The Affects of Alcoholism on a Marriage by Seletha Nelson

When one partner in a marriage is an alcoholic it changes the dynamics of how the marriage works. When we first started dating, I didn’t see the warning signs of him turning into an alcoholic. Call it love, call it the honeymoon stage, or even call it being young. The first five years of marriage changed from being happy to angry all the time. The toll it took on us financially doesn’t compare to the emotional and physical changes that happened individually and between us. When my husband finally chose to attend AA to change his life, there was still a lot to overcome. 

The daily financial burden that alcoholism imposes on a family can escalate to the point of not only debt, but financial ruin. The average amount that was spent on alcohol was about fifteen dollars a day. Multiply that by thirty days and it becomes 450 dollars a month, then multiply that by twelve months, and that’s 4500 dollars wasted. Money that could have been spent to pay bills, take the kids to do fun things, home upgrades, anything other than what it was spent on. When already living paycheck to paycheck and having to put necessary items on credit cards it was even harder to see the money wasted on the alcohol. Fights would break out almost daily, and the emotional and physical toll was too much for a marriage to bear. 

Even though the fighting didn’t start until after the first year, the emotional and physical burdens changed us both. The trust that I had for my husband quickly deteriorated. I no longer had trust in his ability to watch the children and asking him to do simple tasks like going to the store or picking up the kids was out of the question. Functions with family or friends turned into me asking him not to drink, while also trying to control how much he was drinking.
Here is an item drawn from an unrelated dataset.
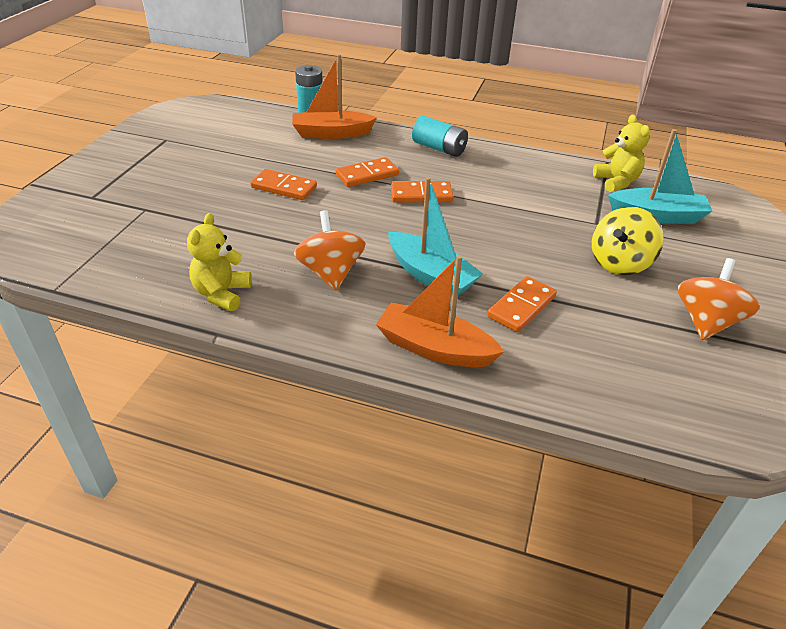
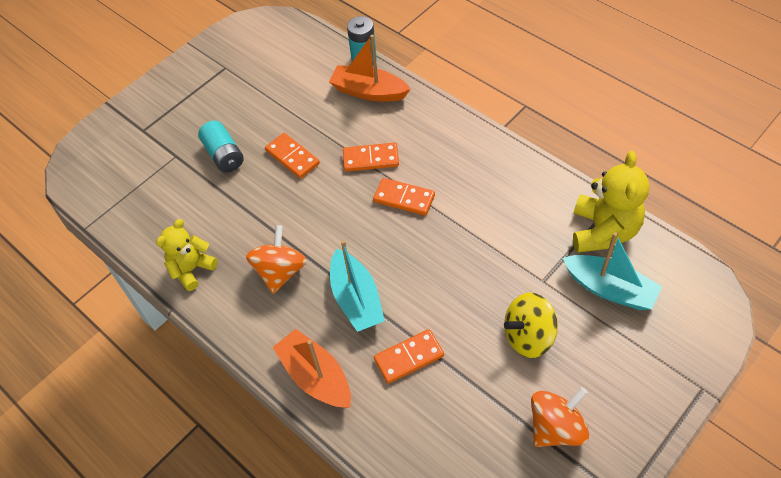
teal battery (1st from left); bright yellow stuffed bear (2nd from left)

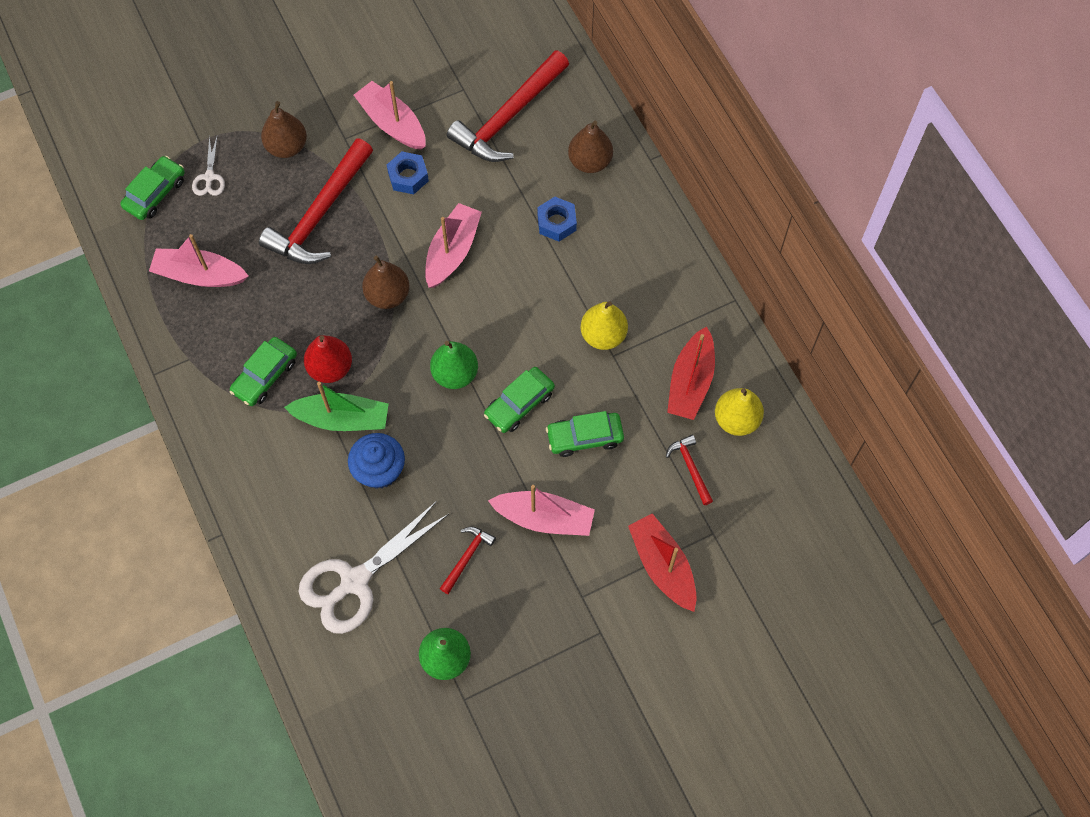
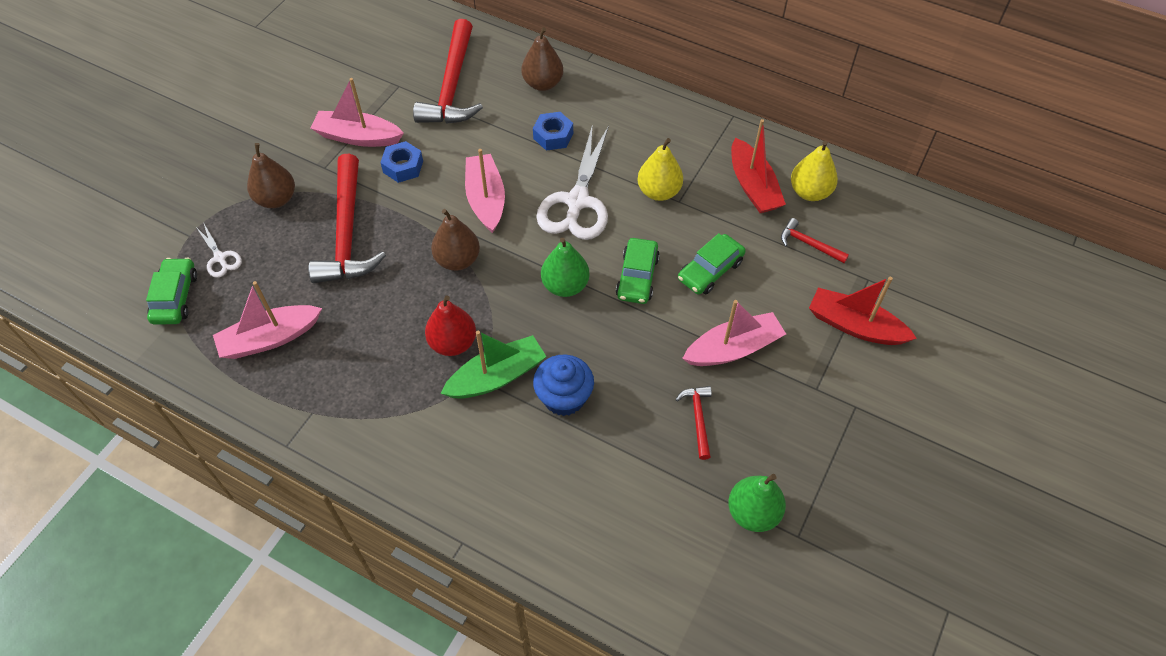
green automobile (2nd from left in the first image); pure white scissors (2nd from left)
I went from being a wife to having more of a parental role, no longer wanting to be around my husband. My emotional and physical rejection of him, gave him more of a reason to drink. Soon it got to the point where he was drinking at all times of the day while hiding how much he was drinking. He lived in a constant state of being a functioning drunk. Soon, the amount of alcohol that he was drinking daily started to take a physical toll on his body and he no longer could function without it. His body started changing rapidly; he would drink rather than eat. His health started declining and after years of trying to change him and being ready to walk away, something in my husband changed. With him no longer wanting to be the person that he was, he took the steps to change himself and save our marriage. He attended his first AA meeting November, 2014, and even though he has now committed to being sober for five years, overcoming the damage that was done between us took years to fix.
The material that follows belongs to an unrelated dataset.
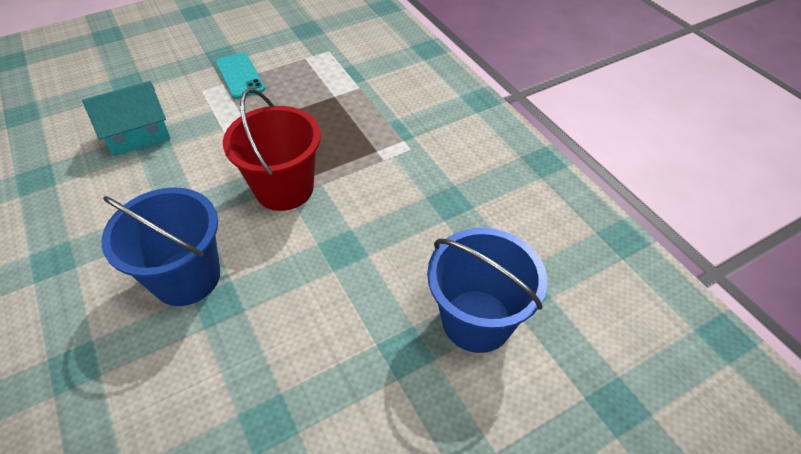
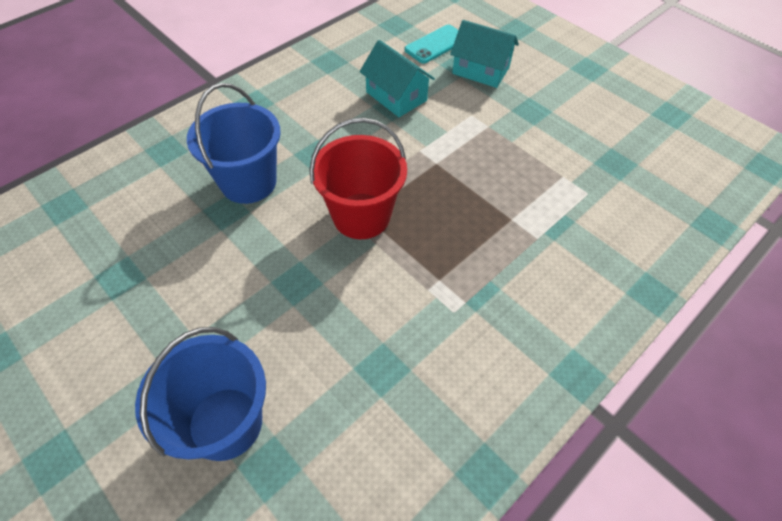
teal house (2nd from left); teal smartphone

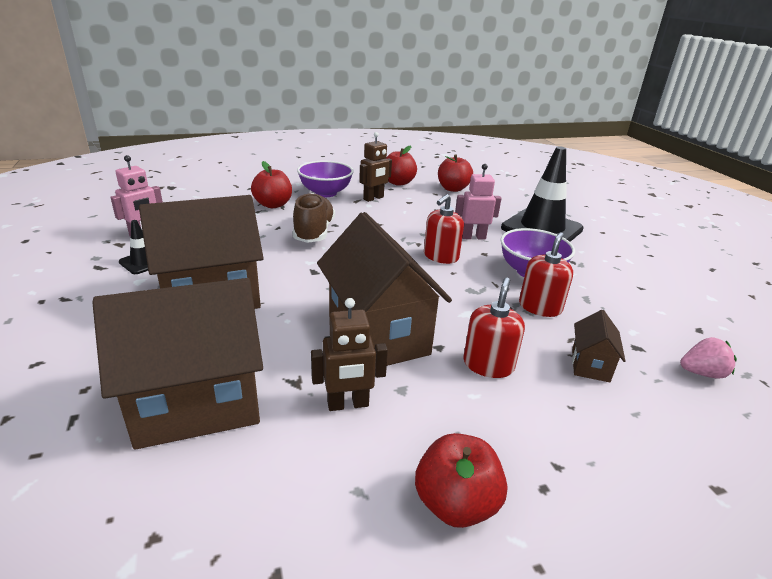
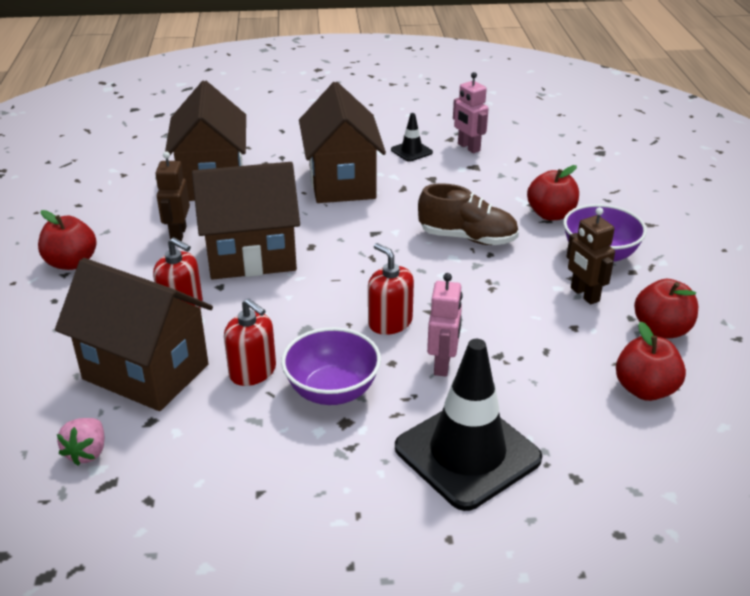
dark brown house (1st from left)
Mending the damage that was caused is something that we both had to work on in order to stabilize our marriage. Being someone that doesn’t have an addictive personality, I will never be able to understand the daily struggle that my husband goes through in order to stay sober. However, I have learned that he can’t do this alone and needs my support because no matter what I say or do, this is his choice. With me being willing to walk away from the life we created together, it set in motion the changes needed before my husband lost everything. We have spent the last five years rebuilding and forming a new marriage where the past isn’t forgotten but is now an important part of what our future holds. It hasn’t always been easy, and at times each of us were ready to walk away. However, our love for each other and the life in which we want to raise our kids in has kept us together. Overcoming the strain that was placed on my marriage from my husband being an alcoholic was easier once I understood that he will always be an alcoholic. It just depends on whether he is sober or not but with each passing year, my trust and faith in him continues to grow. 

I know that we are very lucky to still be together and for my husband to be sober. Having a friend of ours who is in a similar situation where their husband is an alcoholic has led to a divorce with an order of protection against him. His wasteful spending on alcohol caused the loss of their home, their cars, and they are thousands of dollars in debt. The yearly income between the both of them was over a hundred thousand a year, but because of this disease and the amount of money spent daily on alcohol, he financially put them in a hole that will take years to climb out of. I’m grateful that my husband was able to choose me and our kids over this disease because I have seen firsthand the damage that it does mentally to the loved ones that are placed below alcohol. 

Even though the effects of alcoholism in my marriage has at times taken a heavy toll, it has also made my marriage one of better understanding. The financial burden, even though it took a while to fix the problems, gave us a better understanding of financial spending and made us more stable. The emotional and physical tolls are still a work in progress and get better every day. By overcoming the strains and burdens of the past, they have served as valuable lessons that have helped create a stronger bond between us.